Todo pai quer que os filhos sigam seus passos, e isso é natural, nada contra. Obviamente, todos os pais querem filhos que exerçam as mesmas profissões que eles, que pratiquem as mesmas religiões que eles, que tenham a mesma sexualidade que eles, que sigam as mesmas opiniões políticas que eles, que morem nas mesmas cidades que eles, que tenham os mesmos gostos que eles e que possuam os mesmos pontos de vista que eles. Porém, nem sempre nossos filhos serão felizes exercendo a mesma profissão que a nossa, praticando a mesma religião que nós, tendo a mesma sexualidade que nós, seguindo as mesmas opiniões políticas que nós, morando nas mesmas cidades que nós, tendo os mesmos gostos que nós, nem possuindo os mesmos pontos de vista que nós. A maioria dos pais, hoje, criam filhos para serem suas cópias, e terminam deixando a felicidade deles em segundo plano.

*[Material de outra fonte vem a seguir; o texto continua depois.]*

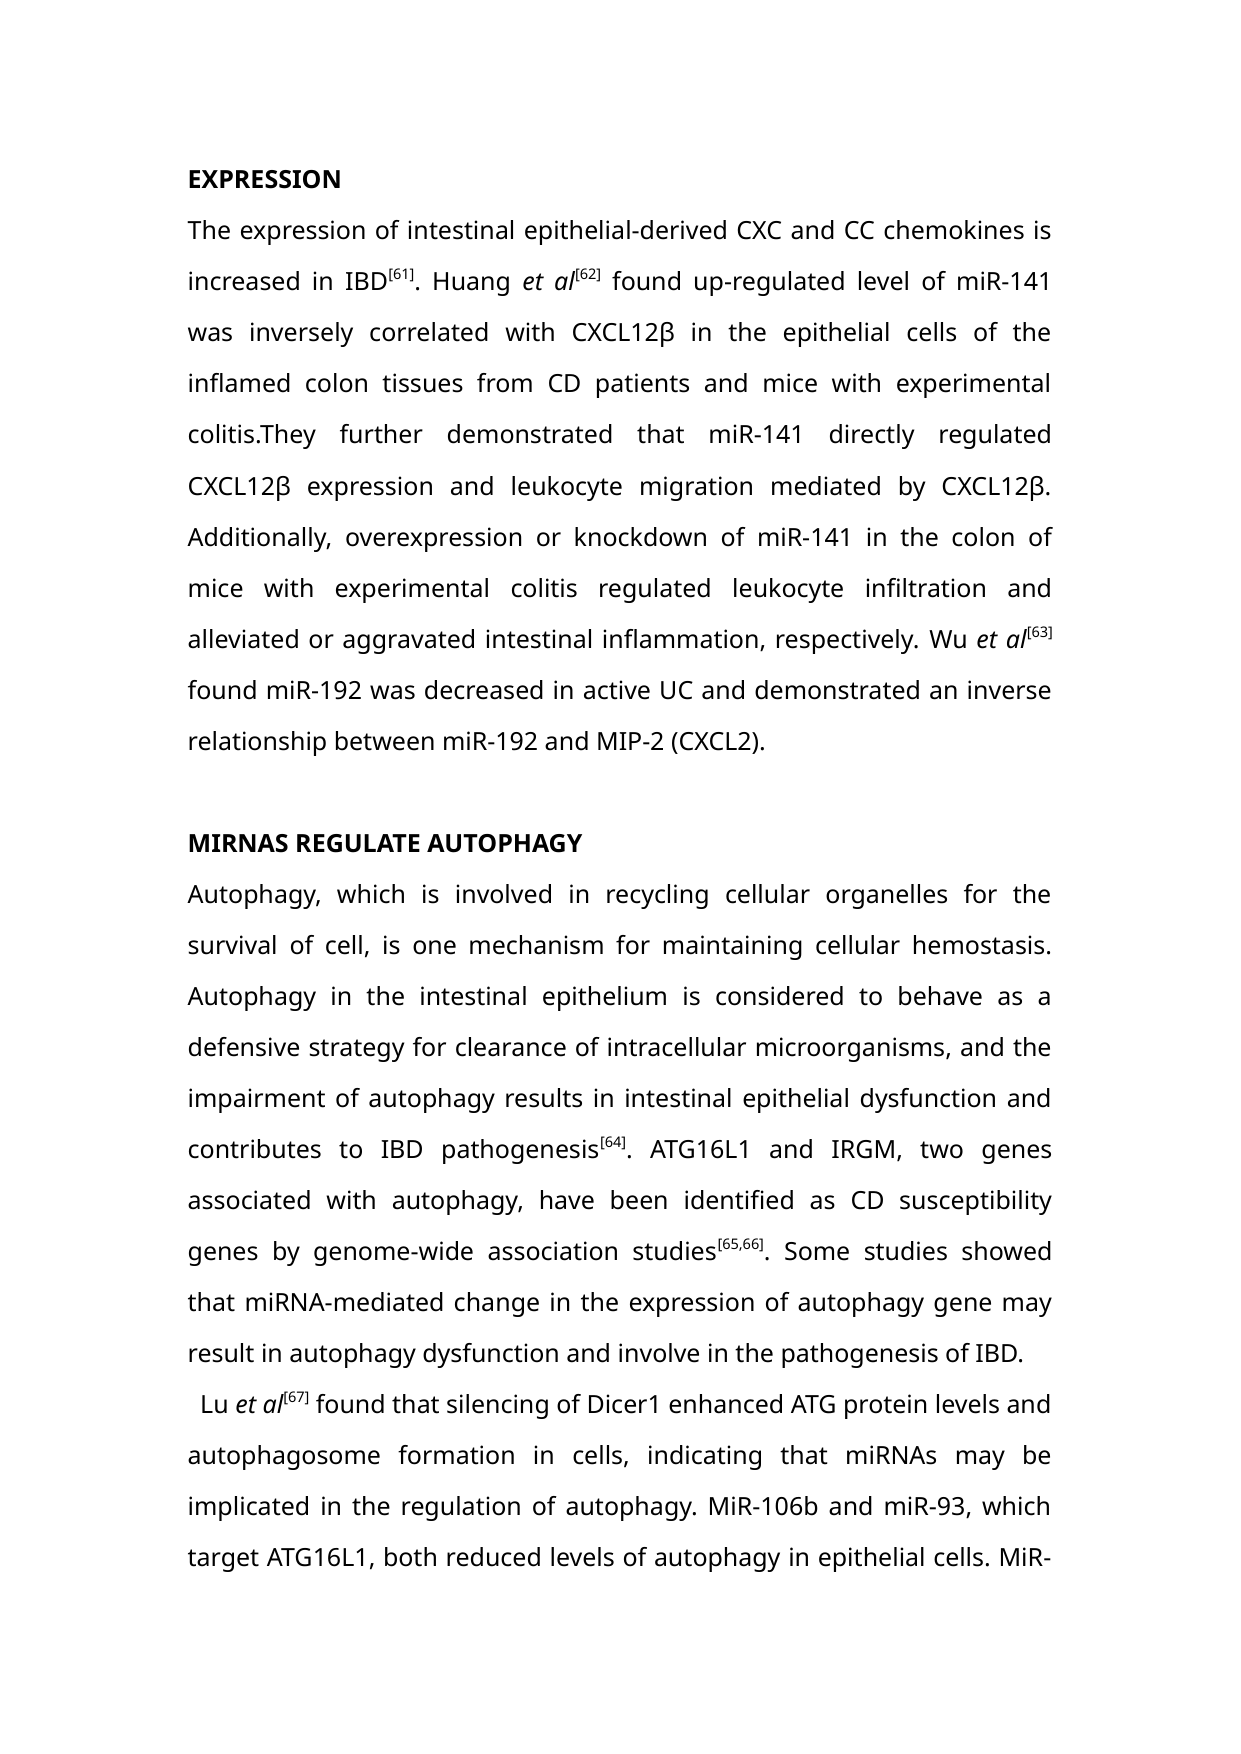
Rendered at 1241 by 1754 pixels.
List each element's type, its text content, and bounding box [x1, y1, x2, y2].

text The expression of intestinal epithelial-derived CXC and CC chemokines is increased in IBD[61]. Huang et al[62] found up-regulated level of miR-141 was inversely correlated with CXCL12β in the epithelial cells of the inflamed colon tissues from CD patients and mice with experimental colitis.They further demonstrated that miR-141 directly regulated CXCL12β expression and leukocyte migration mediated by CXCL12β. Additionally, overexpression or knockdown of miR-141 in the colon of mice with experimental colitis regulated leukocyte infiltration and alleviated or aggravated intestinal inflammation, respectively. Wu et al[63] found miR-192 was decreased in active UC and demonstrated an inverse relationship between miR-192 and MIP-2 (CXCL2). [187, 213, 1053, 757]
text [187, 162, 1053, 196]
text MIRNAS REGULATE AUTOPHAGY [187, 826, 1053, 859]
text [187, 1387, 1053, 1574]
text Autophagy, which is involved in recycling cellular organelles for the survival of cell, is one mechanism for maintaining cellular hemostasis. Autophagy in the intestinal epithelium is considered to behave as a defensive strategy for clearance of intracellular microorganisms, and the impairment of autophagy results in intestinal epithelial dysfunction and contributes to IBD pathogenesis[64]. ATG16L1 and IRGM, two genes associated with autophagy, have been identified as CD susceptibility genes by genome-wide association studies[65,66]. Some studies showed that miRNA-mediated change in the expression of autophagy gene may result in autophagy dysfunction and involve in the pathogenesis of IBD. [187, 877, 1053, 1370]
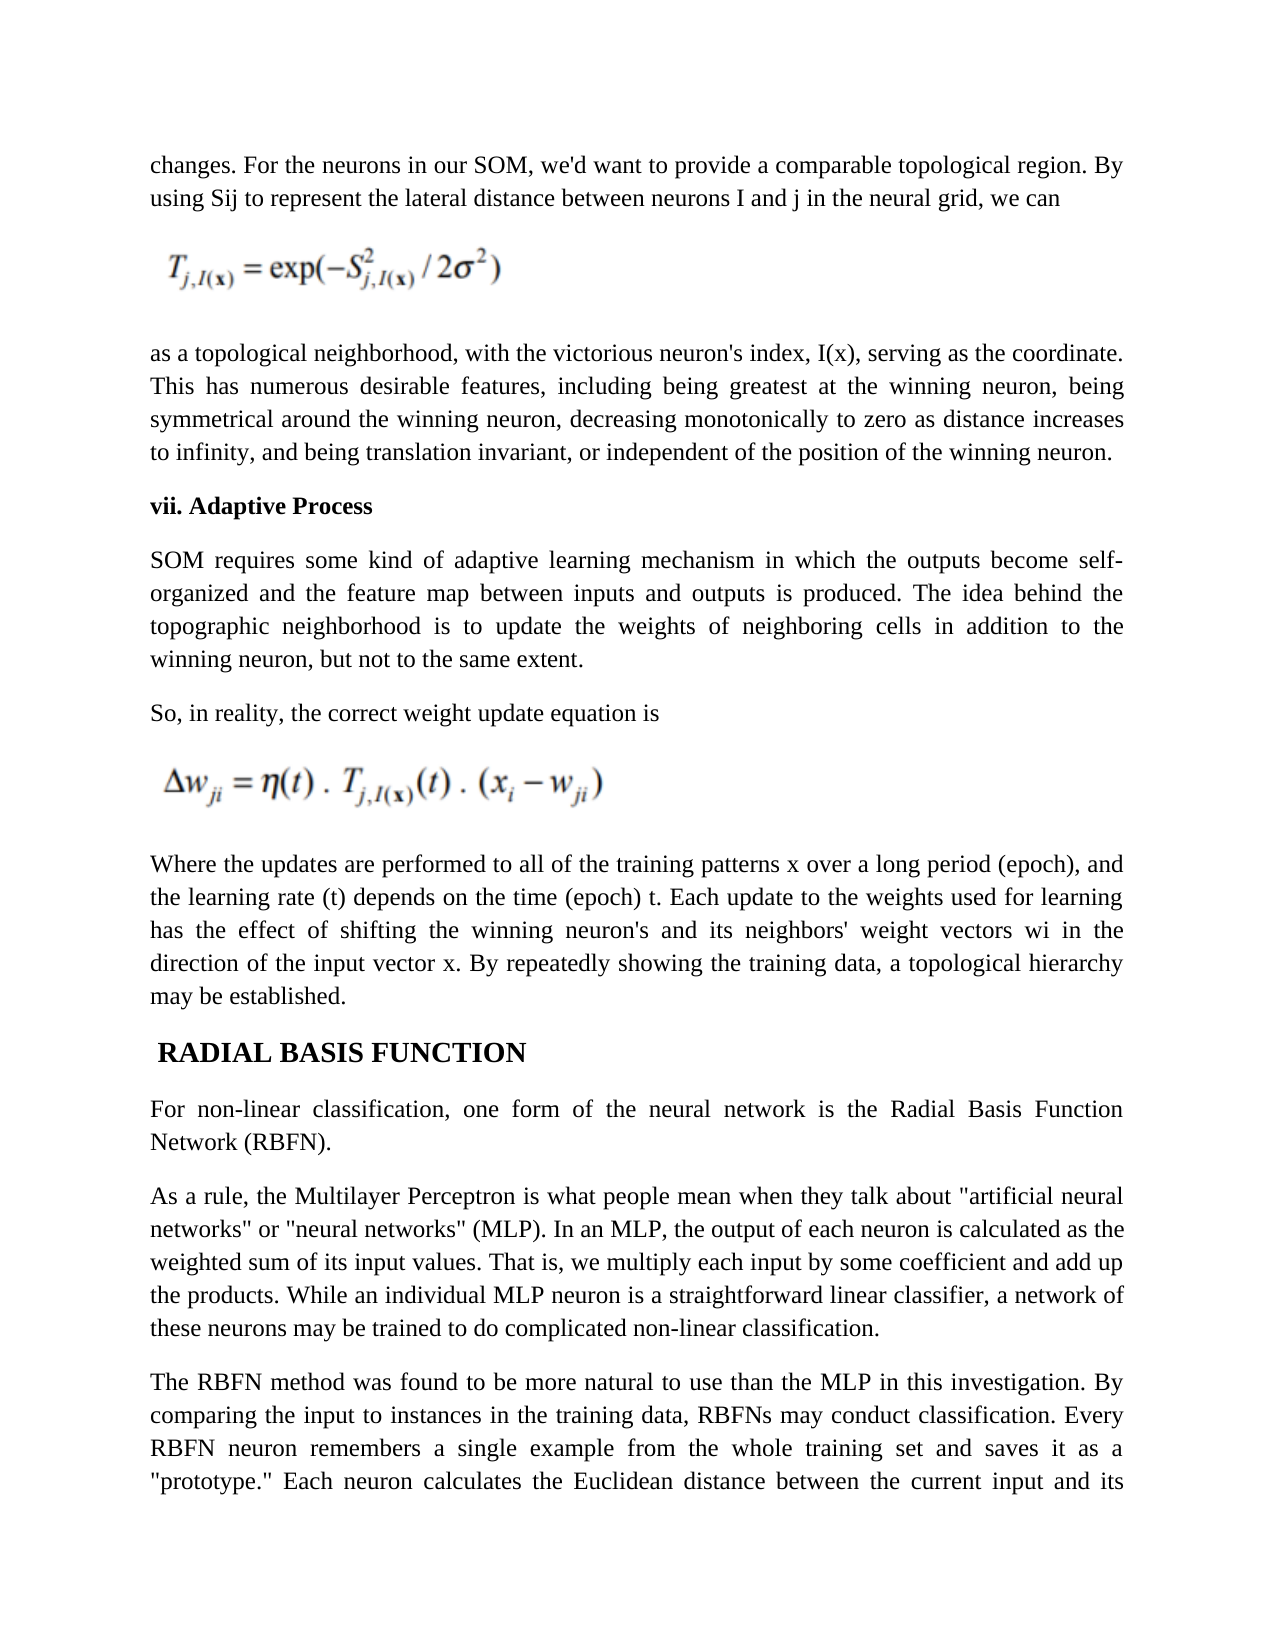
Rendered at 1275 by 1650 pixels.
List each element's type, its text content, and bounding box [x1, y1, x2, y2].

text vii. Adaptive Process [150, 491, 1125, 520]
text Where the updates are performed to all of the training patterns x over a long period (epoch), and the learning rate (t) depends on the time (epoch) t. Each update to the weights used for learning has the effect of shifting the winning neuron's and its neighbors' weight vectors wi in the direction of the input vector x. By repeatedly showing the training data, a topological hierarchy may be established. [150, 849, 1125, 1010]
text For non-linear classification, one form of the neural network is the Radial Basis Function Network (RBFN). [150, 1094, 1125, 1156]
text RADIAL BASIS FUNCTION [150, 1035, 1125, 1068]
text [150, 1367, 1125, 1495]
picture [150, 236, 524, 314]
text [150, 150, 1125, 212]
text SOM requires some kind of adaptive learning mechanism in which the outputs become self-organized and the feature map between inputs and outputs is produced. The idea behind the topographic neighborhood is to update the weights of neighboring cells in addition to the winning neuron, but not to the same extent. [150, 545, 1125, 673]
picture [150, 752, 624, 824]
text So, in reality, the correct weight update equation is [150, 698, 1125, 727]
text As a rule, the Multilayer Perceptron is what people mean when they talk about "artificial neural networks" or "neural networks" (MLP). In an MLP, the output of each neuron is calculated as the weighted sum of its input values. That is, we multiply each input by some coefficient and add up the products. While an individual MLP neuron is a straightforward linear classifier, a network of these neurons may be trained to do complicated non-linear classification. [150, 1181, 1125, 1342]
text as a topological neighborhood, with the victorious neuron's index, I(x), serving as the coordinate. This has numerous desirable features, including being greatest at the winning neuron, being symmetrical around the winning neuron, decreasing monotonically to zero as distance increases to infinity, and being translation invariant, or independent of the position of the winning neuron. [150, 338, 1125, 466]
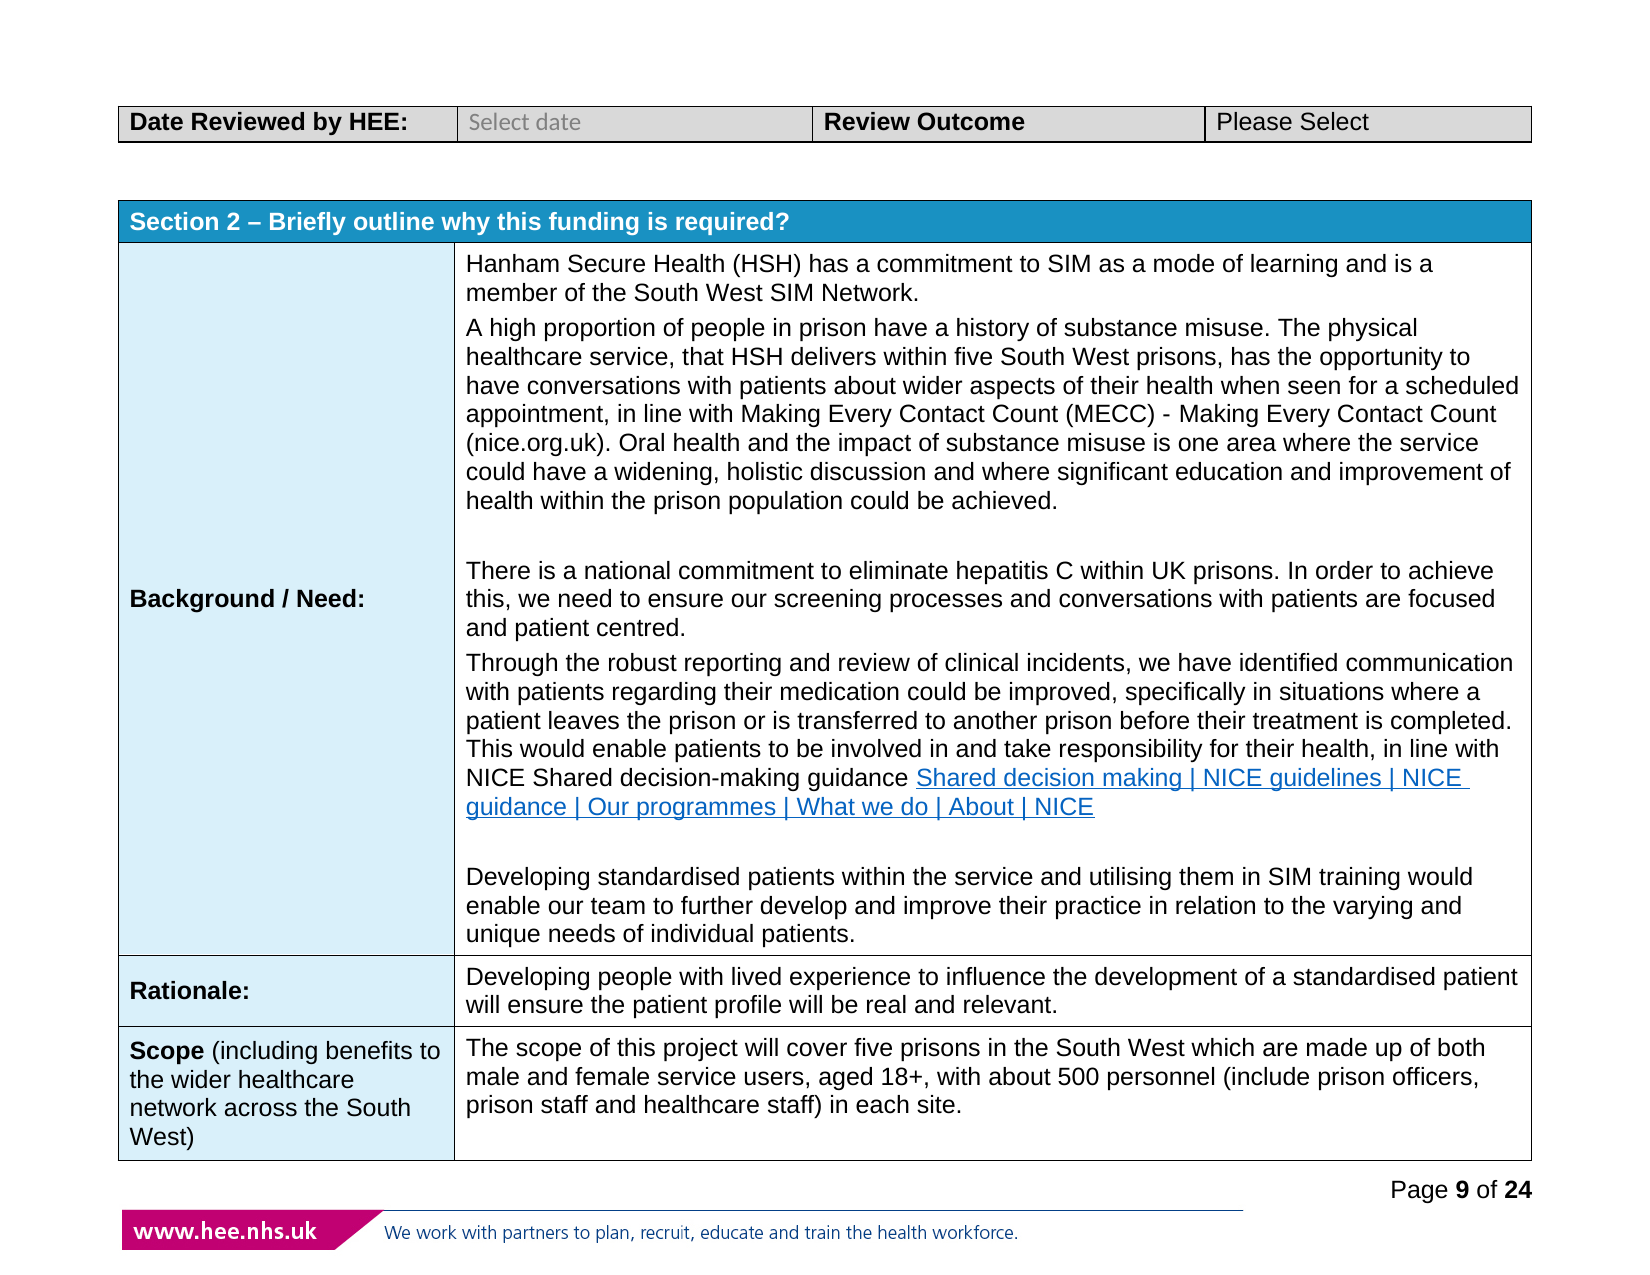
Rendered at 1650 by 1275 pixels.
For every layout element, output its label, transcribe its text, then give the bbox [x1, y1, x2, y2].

table_cell Review Outcome [813, 107, 1204, 141]
table_cell Scope (including benefits to the wider healthcare network across the South West) [119, 1027, 454, 1160]
table_cell Developing people with lived experience to influence the development of a standardised patient will ensure the patient profile will be real and relevant. [455, 956, 1531, 1026]
picture [118, 1204, 1301, 1256]
table_cell Background / Need: [119, 243, 454, 954]
table_cell Hanham Secure Health (HSH) has a commitment to SIM as a mode of learning and is a member of the South West SIM Network. A high proportion of people in prison have a history of substance misuse. The physical healthcare service, that HSH delivers within five South West prisons, has the opportunity to have conversations with patients about wider aspects of their health when seen for a scheduled appointment, in line with Making Every Contact Count (MECC) - Making Every Contact Count (nice.org.uk). Oral health and the impact of substance misuse is one area where the service could have a widening, holistic discussion and where significant education and improvement of health within the prison population could be achieved. There is a national commitment to eliminate hepatitis C within UK prisons. In order to achieve this, we need to ensure our screening processes and conversations with patients are focused and patient centred. Through the robust reporting and review of clinical incidents, we have identified communication with patients regarding their medication could be improved, specifically in situations where a patient leaves the prison or is transferred to another prison before their treatment is completed. This would enable patients to be involved in and take responsibility for their health, in line with NICE Shared decision-making guidance Shared decision making | NICE guidelines | NICE guidance | Our programmes | What we do | About | NICE Developing standardised patients within the service and utilising them in SIM training would enable our team to further develop and improve their practice in relation to the varying and unique needs of individual patients. [455, 243, 1531, 954]
table_cell The scope of this project will cover five prisons in the South West which are made up of both male and female service users, aged 18+, with about 500 personnel (include prison officers, prison staff and healthcare staff) in each site. [455, 1027, 1531, 1160]
table_header Section 2 – Briefly outline why this funding is required? [119, 201, 1531, 242]
table_cell Date Reviewed by HEE: [119, 107, 457, 141]
table_cell Rationale: [119, 956, 454, 1026]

Muitas vezes, um filho nosso poderá seguir uma profissão que consideremos loucura (como ser professor de nível fundamental em vez de empresário de publicidade). Muitas vezes, um filho nosso pode simplesmente praticar uma religião que consideremos esquisita (imaginem-se como dois evangélicos pais de um filho umbandista). Pode ser que nossos filhos tenham sexualidade divergente do restante da família (imaginem uma filha trazendo a namorada para casa num lar heterossexual). Nossos filhos podem ter opiniões políticas diferentes (mesmo eu sendo coletivista libertário, pode ser que um filho meu simpatize com os ideais direitistas neoliberais). Pode acontecer de um filho nosso querer tentar a vida em outra cidade ou país (imaginem se um filho aparece com passaporte carimbado e malas prontas pra passar o resto da vida na Austrália). Pode ocorrer de nossos filhos terem gostos diferentes (mesmo eu amando Rock, um filho meu se tornar apaixonado por pagode). Pode ser que um filho nosso desenvolva pontos de vista distintos (um evolucionista pode ter um filho criacionista).
E em nenhuma dessas situações, o filho tornou-se mais ou menos amável, apenas exerceu sua individualidade que, numa família saudável, culminará tão somente em sua saúde enquanto pessoa, indivíduo.
Ou seja, bons pais respeitam as decisões (mesmo aquelas que consideramos ruins ou loucuras) e a individualidade dos filhos, incentivam a livre expressão dos filhos (inclusive o questionamento das verdades dos pais), têm a mente aberta o suficiente para não sair julgando demais os amigos ou os gostos do filho, tiram dúvidas sobre a vida de forma aberta, compreensiva e não impositiva, não descontam raivas ou frustrações nos filhos, e estão presentes para interagir com eles quando precisarem (ou seja, colocam o bem-estar de seus filhos acima do cansaço do fim do dia após o trabalho).
O lance é: nunca aja como Javé, pois ele não é lá um bom exemplo de pai.